» **Work instructions**: Across the data below, count every line where the string "работе" appears. Answer with the number alone.

» **Material for this exercise**:
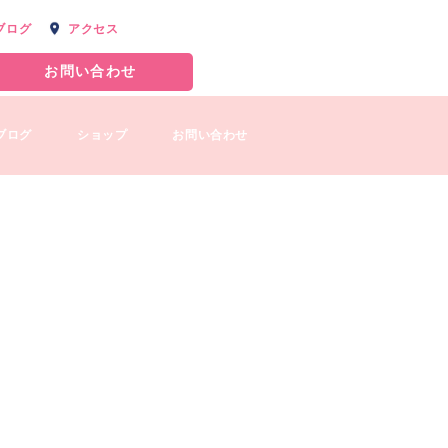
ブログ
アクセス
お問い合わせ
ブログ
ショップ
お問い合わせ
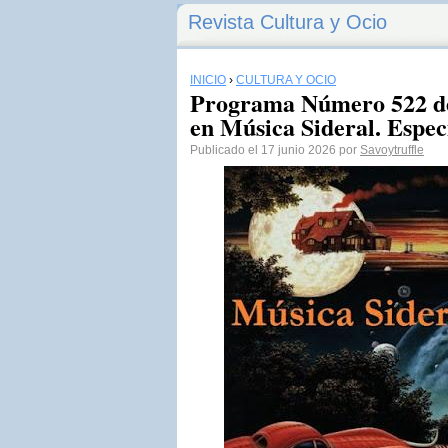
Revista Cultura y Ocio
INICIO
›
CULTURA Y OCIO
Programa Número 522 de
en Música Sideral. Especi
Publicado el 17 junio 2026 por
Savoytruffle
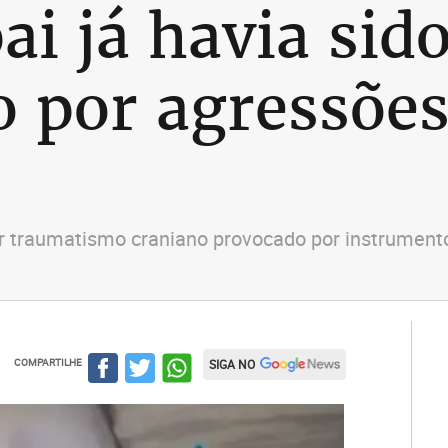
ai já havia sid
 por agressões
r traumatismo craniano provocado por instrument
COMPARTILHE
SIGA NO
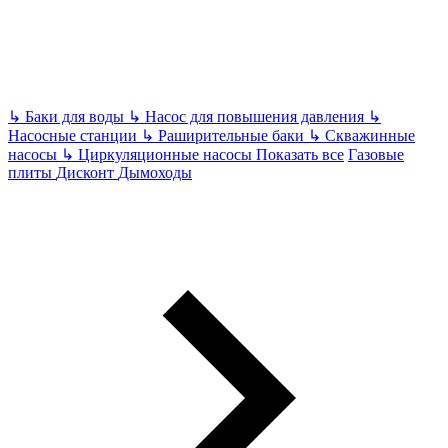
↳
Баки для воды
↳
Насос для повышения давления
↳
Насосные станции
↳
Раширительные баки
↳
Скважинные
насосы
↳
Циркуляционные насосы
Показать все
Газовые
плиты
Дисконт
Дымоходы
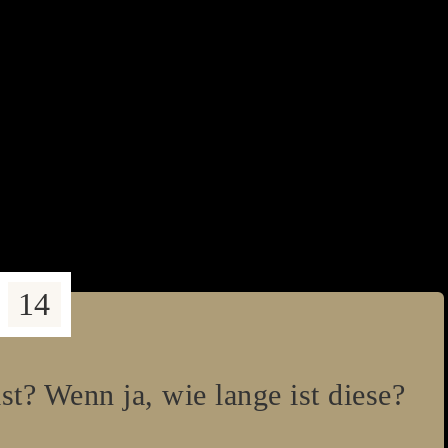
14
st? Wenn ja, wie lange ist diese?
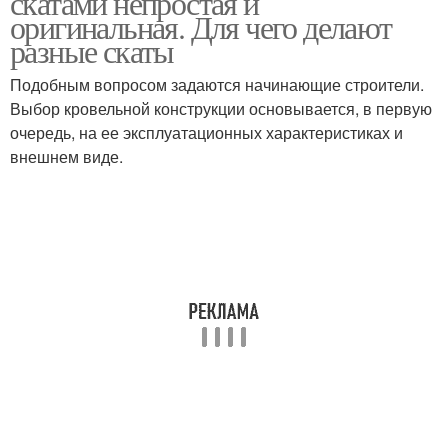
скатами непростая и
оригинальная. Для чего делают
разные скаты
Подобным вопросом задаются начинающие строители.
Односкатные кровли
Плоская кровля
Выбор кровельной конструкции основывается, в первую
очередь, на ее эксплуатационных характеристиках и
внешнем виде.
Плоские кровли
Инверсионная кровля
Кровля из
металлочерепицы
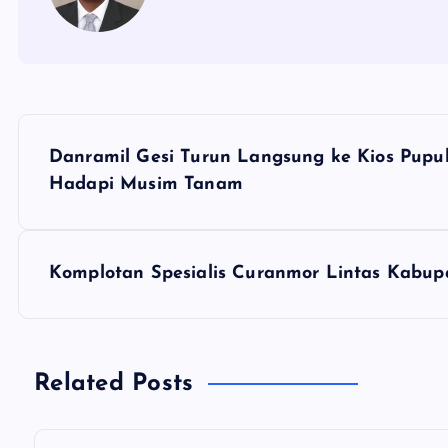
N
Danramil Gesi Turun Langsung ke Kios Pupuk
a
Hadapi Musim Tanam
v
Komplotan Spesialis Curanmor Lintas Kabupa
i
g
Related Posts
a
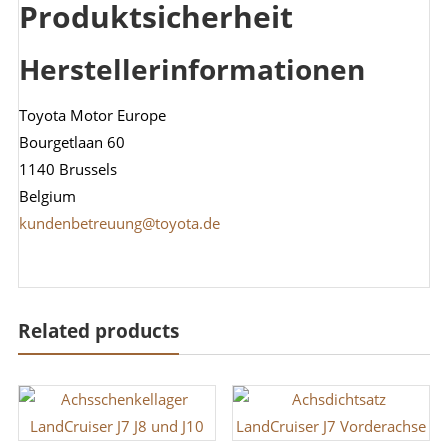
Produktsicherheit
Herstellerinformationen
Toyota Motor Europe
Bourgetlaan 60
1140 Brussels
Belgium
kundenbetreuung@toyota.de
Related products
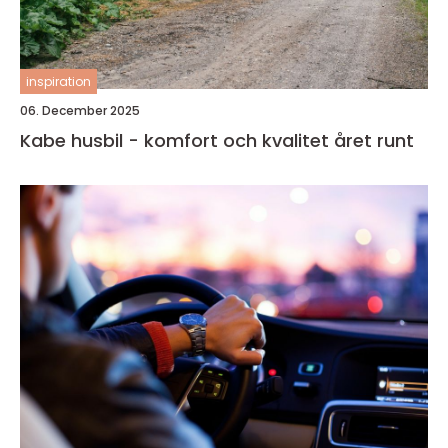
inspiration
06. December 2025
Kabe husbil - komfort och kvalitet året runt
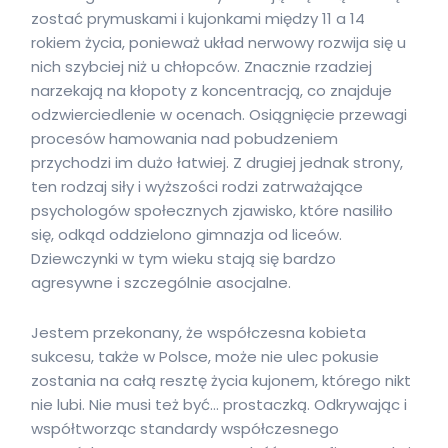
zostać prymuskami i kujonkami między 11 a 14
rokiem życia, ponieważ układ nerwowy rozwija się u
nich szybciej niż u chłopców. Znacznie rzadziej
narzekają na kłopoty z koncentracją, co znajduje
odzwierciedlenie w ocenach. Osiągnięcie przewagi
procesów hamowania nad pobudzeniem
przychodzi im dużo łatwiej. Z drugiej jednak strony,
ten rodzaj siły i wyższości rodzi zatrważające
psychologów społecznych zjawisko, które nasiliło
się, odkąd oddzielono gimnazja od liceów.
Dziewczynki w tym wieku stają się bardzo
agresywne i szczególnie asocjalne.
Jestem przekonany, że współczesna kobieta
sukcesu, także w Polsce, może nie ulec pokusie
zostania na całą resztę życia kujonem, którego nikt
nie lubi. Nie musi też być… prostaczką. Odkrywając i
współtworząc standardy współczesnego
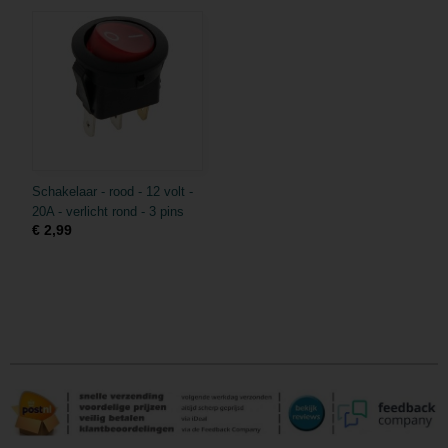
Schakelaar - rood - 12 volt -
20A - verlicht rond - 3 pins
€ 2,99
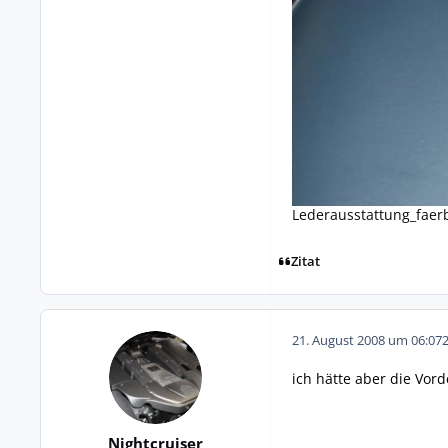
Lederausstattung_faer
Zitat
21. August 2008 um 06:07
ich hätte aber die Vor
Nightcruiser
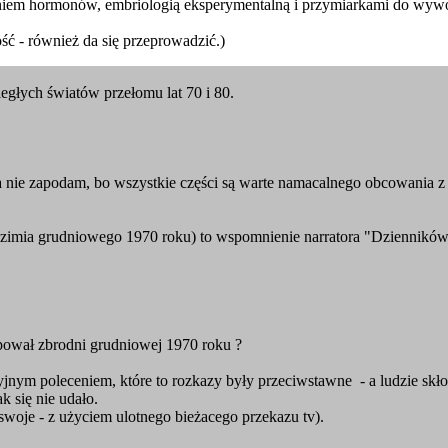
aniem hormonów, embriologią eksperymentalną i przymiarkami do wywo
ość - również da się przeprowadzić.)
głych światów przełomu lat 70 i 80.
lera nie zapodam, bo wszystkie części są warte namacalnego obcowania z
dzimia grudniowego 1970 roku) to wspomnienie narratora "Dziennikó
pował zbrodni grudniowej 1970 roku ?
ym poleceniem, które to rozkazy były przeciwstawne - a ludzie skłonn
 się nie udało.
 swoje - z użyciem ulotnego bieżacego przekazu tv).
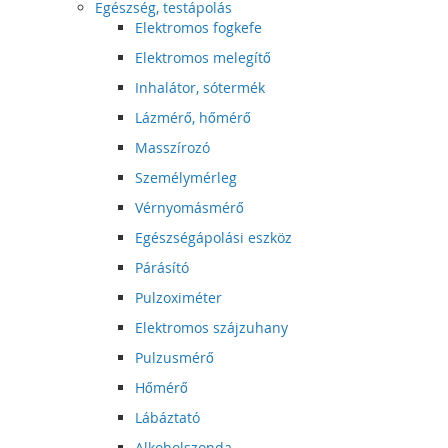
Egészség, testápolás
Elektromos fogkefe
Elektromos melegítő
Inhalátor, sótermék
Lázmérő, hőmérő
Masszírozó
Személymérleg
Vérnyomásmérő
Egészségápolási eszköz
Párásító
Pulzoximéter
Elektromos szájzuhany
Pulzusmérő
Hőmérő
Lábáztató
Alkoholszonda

---

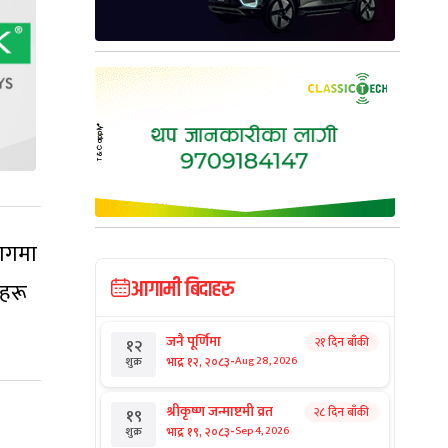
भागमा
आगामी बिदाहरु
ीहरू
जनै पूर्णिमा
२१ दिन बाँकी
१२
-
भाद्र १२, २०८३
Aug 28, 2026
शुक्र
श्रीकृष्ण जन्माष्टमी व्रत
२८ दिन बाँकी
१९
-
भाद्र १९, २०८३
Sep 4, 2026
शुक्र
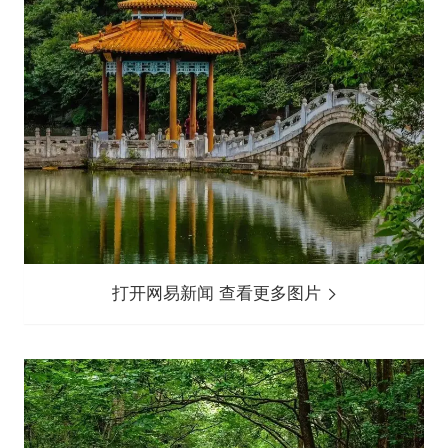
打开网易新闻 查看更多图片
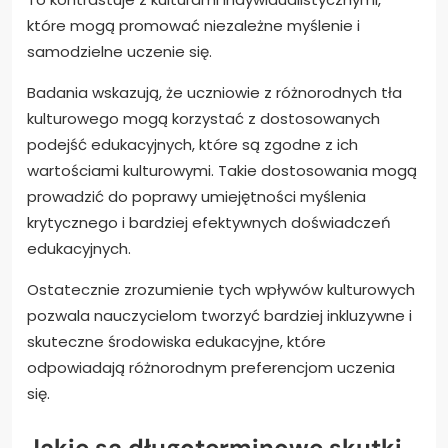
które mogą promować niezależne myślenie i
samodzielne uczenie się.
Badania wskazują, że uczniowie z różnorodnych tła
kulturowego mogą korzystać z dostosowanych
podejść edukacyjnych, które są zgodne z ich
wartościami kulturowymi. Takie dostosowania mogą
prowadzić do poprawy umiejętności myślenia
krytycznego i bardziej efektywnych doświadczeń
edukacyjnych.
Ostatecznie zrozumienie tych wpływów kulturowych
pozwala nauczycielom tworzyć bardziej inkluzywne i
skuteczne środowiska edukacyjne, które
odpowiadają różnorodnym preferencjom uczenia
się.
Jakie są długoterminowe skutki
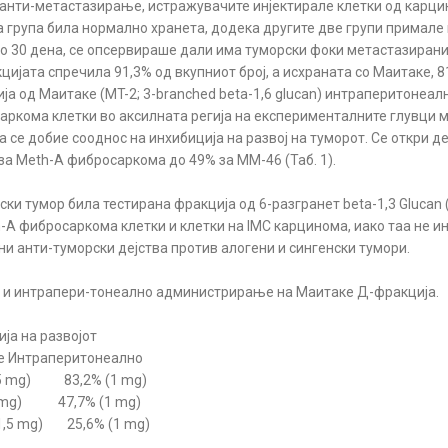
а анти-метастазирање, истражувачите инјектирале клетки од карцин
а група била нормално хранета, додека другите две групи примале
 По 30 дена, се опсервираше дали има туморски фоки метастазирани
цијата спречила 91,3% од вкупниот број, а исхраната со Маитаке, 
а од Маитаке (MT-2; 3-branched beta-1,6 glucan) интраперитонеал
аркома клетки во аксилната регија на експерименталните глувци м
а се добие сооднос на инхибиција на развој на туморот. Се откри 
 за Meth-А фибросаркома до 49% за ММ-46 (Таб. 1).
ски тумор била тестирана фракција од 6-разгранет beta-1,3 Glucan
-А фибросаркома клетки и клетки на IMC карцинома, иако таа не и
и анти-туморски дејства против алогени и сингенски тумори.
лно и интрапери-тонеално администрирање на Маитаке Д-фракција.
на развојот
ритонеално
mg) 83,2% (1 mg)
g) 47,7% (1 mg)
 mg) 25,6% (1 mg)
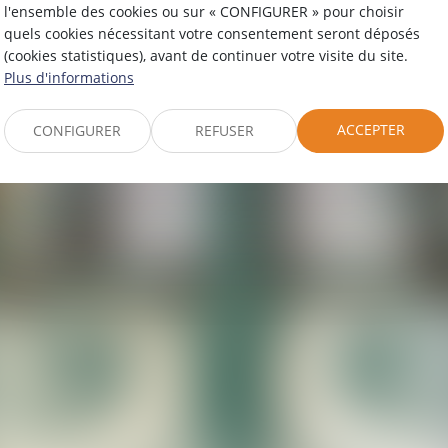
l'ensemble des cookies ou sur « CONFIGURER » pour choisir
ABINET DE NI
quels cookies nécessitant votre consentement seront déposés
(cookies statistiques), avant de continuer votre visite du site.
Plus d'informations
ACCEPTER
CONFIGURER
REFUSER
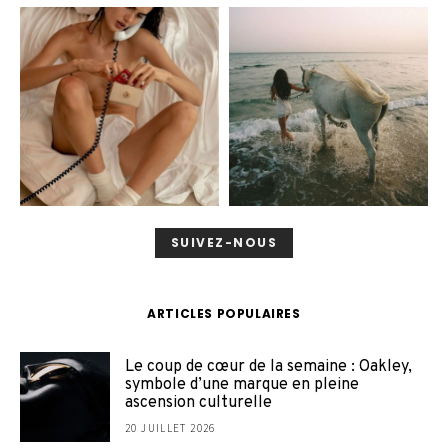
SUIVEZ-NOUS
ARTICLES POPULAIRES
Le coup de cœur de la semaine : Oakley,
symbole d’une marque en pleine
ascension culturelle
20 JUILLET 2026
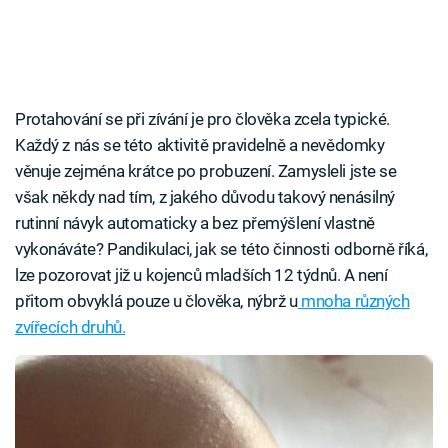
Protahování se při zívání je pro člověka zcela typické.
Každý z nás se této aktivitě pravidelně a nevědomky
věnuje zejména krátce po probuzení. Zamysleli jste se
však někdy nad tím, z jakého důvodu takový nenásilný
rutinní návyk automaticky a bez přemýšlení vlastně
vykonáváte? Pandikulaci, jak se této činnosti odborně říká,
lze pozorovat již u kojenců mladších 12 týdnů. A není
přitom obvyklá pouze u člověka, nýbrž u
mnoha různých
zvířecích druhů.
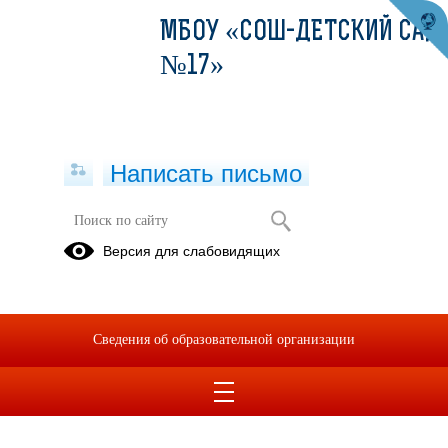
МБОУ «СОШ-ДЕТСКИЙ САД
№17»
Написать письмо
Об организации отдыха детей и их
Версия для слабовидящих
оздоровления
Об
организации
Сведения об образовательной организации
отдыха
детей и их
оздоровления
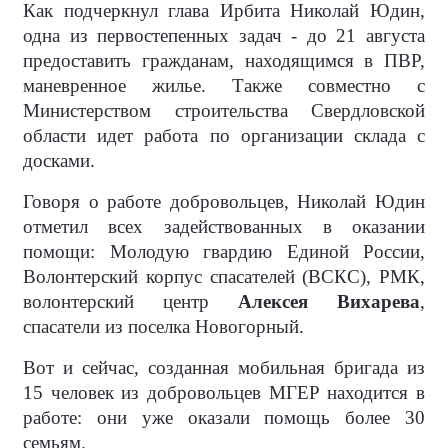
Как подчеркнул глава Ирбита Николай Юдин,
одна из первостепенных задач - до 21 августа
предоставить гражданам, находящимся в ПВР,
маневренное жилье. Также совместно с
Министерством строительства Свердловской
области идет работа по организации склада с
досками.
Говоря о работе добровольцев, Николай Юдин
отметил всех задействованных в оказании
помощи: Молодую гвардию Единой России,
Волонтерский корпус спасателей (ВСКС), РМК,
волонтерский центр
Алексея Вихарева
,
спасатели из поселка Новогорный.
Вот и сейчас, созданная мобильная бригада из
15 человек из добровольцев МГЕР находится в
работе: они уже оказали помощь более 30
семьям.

» **Exercise result**: 2